Brève Chronique En direct de nos colonies Nord-Sud

Burkina-Faso : un régime françafricain renversé par son peuple

Thomas Noirot

En 27 ans de pouvoir, Blaise Compaoré était devenu un pilier régional de la Françafrique. Une façade démocratique et de puissants soutiens, tels une Ségolène Royal assurant en 2011 que le Burkina pouvait « compter sur [elle] pour redorer son image » ou un Laurent Fabius vantant en 2012 les « relations excellentes » entre les deux pays, étaient suffisants pour le rendre fréquentable en France. Dans la crise en cours au Mali, cet allié fut reçu par François Hollande dès septembre 2012.
Compaoré pensait donc pouvoir modifier la Constitution afin de se présenter à sa succession en 2015. Mais des associations de jeunes et l’opposition structuraient depuis des mois le rejet populaire de ce projet et multipliaient les manifestations depuis 2013. L’annonce officielle du projet de révision constitutionnelle, le 21 octobre 2014, mit le feu aux poudres.

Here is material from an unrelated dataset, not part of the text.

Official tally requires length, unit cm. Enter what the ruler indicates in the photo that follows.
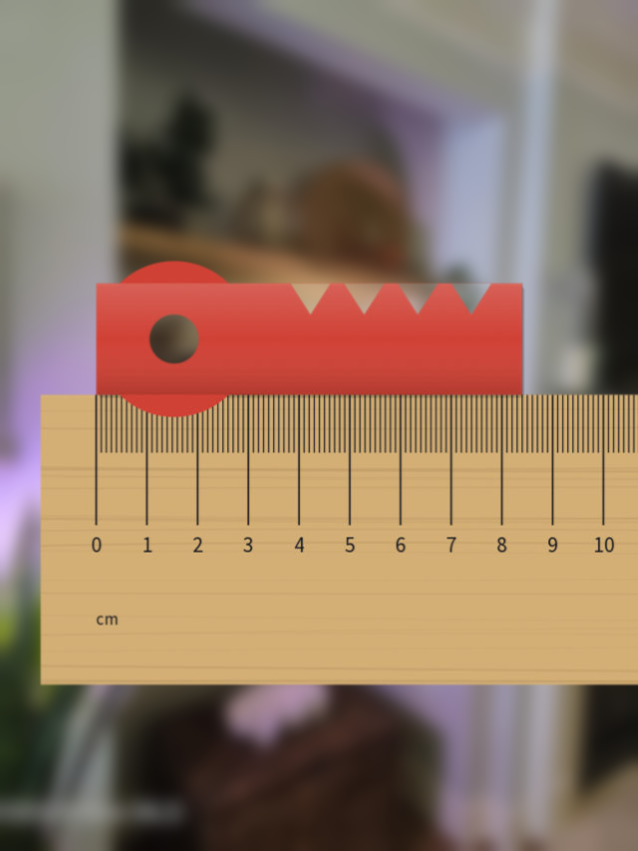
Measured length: 8.4 cm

Dès le 28, le nombre de manifestants décupla, dans des marches pacifiques. Cependant la répression policière entraîna des réactions dont s’emparèrent les médias occidentaux, trop contents de parler de « violentes manifestations ». On retiendra pourtant ces images de centaines de milliers de manifestants, les mains nues et avançant parfois les bras en l’air face à une armée qui, très majoritairement, refusa le 30 octobre de tirer sur la foule et se replia. Celle-ci, appelée par certains responsables de la société civile à «  prendre ses responsabilités », poussa Compaoré vers la sortie. Si les tractations au sein de l’État-major laissent planer un risque d’entente entre militaires pour garantir l’impunité à certains d’entre eux, cette stratégie permit de limiter le nombre de victimes (une trentaine de tués selon l’opposition, dont plusieurs par la garde personnelle du frère du despote déchu). Elle a surtout permis d’obtenir le départ de Compaoré (contrairement au Cameroun où, en 2008, malgré plus de 150 morts, le dictateur Biya est parvenu à modifier la Constitution...).

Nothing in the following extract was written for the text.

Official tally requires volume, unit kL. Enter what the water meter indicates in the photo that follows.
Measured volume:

Après dix jours de flou, la transition s’est engagée, toujours sous pression populaire, en vue d’élections en novembre 2015. Les autorités civiles et militaires à la tête du pays devront, d’ici là, conserver la confiance de la rue, notamment en ne protégeant pas les piliers du régime. Mais Compaoré lui-même échappe pour le moment à la justice nationale et internationale : exfiltré par les forces spéciales de l’armée française le 31 octobre, dans une opération dont on ignore le bilan (« il y a eu des attaques, il y a eu des réponses », dira Hollande le 3 novembre), il a trouvé refuge en Côte d’Ivoire puis au Maroc. Paris protége ses affidés, pour éviter le grand déballage sur l’assassinat en 1987 du président Thomas Sankara et sur le soutien à des rébellions criminelles en Sierra Leone, au Libéria, en Angola, en Côté d’Ivoire et au Mali... Autant d’affaires où les services secrets français ont été impliqués. Et, comme après la chute du Tunisien Ben Ali en 2011, les autorités françaises ne tirent cette fois encore aucune leçon : fin novembre, Manuel Valls s’est rendu chez le dictateur tchadien Idriss Déby, au pouvoir depuis 24 ans, confronté lui-aussi à une contestation populaire qu’il venait de réprimer dans le sang.